I am trying to make a button that has the background to be 50% transparent, however, i dont want the the whole button to be 50% transparent. Here is a playground i made: https://www.babylonjs-playground.com/#XCPP9Y#836
So i made a seperate rectangle to simulate a background, that is able to change without impacting the whole button. However even when i add that background to the button through button.addControl(buttonBackGround) it doesnt follow the button click animation.
Also, button is not a container, so you can’t add a control to it. But rectangle IS a container.
So, I put the button INTO the rectangle, and put the rectangle into the advancedTexture.
I removed the height/width from button, and instead set a width/height on the rectangle.
I have 4 (actually 5) observers attached to the button. They all change the color of the RECTANGLE background (leaving button color alone). I just used rectangle’s background color… as a way to show that all 4 observers are working.
The onPointerMoveObservable IS working, too… but it does nearly nothing, just like me.

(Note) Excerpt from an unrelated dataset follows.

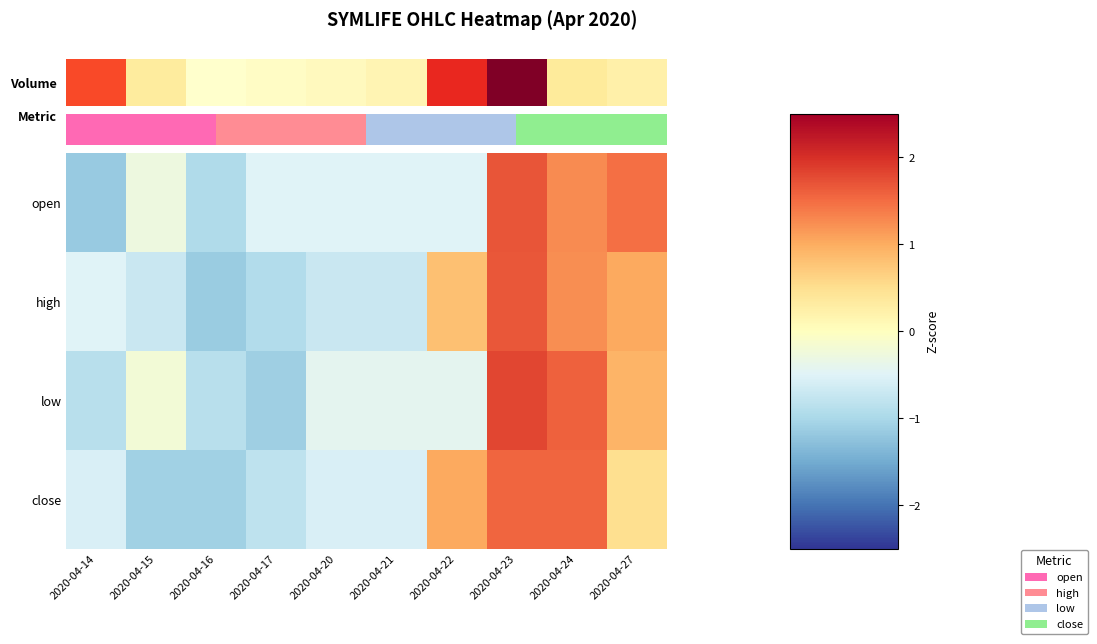

Rank the series by their maximum value, from highest to lowest.

low, open, high, close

None of the observations attached to the button… are being blocked by rectangle… so you have good z-index setting… which might be removable.

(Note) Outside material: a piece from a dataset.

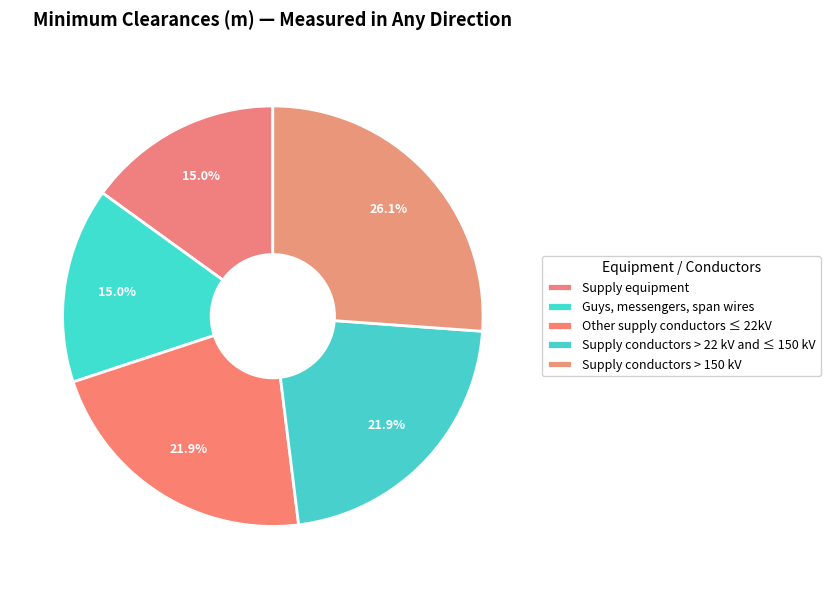

How many slices are in this pie chart?

5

Anyway… yeah, buttons ARE containers… but… only at a real low/private layer. They are not designed to be used as containers. Rectangles, stackpanels, grid cells, all much better containers. Hope I’ve been helpful.
Button extends rectangle. Rectangle extends container. So Button is a subclass of Rectangle which is a subclass of container.
I dont see why they wouldnt be designed this way, as they are very modular. You could add your own images, and other gui elements. I could see how adding more containers could cause problems (like adding a button to a button).
Anyway, for some reason this is NOT a problem in my game, the way i set it up at least.
Thanks though i appreciate the help!
Also i bet it would be super cool if everything was a container!
But its not
Think about the text-with-image button, or is it the image-with-text button?
All in all, it is a button acting like a container. That button actually has an image control and a text control… inside it… and you can move stuff around… putting the image on the right of the text, or the left.
You can even add another image/icon, so there is one on each side of the text.
Digging around deep… in GUI land… is pretty darned fun! Lots of area for demented experimenting.
And, as you likely know, if you cannot reproduce the home-issue… in a playground… we’re going to have a difficult time helping you with it. I highly suggest that you TRY to follow the containment procedures that I used, though. If you keep putting rectangles into buttons, I fear there’s going to be an explosion. heh.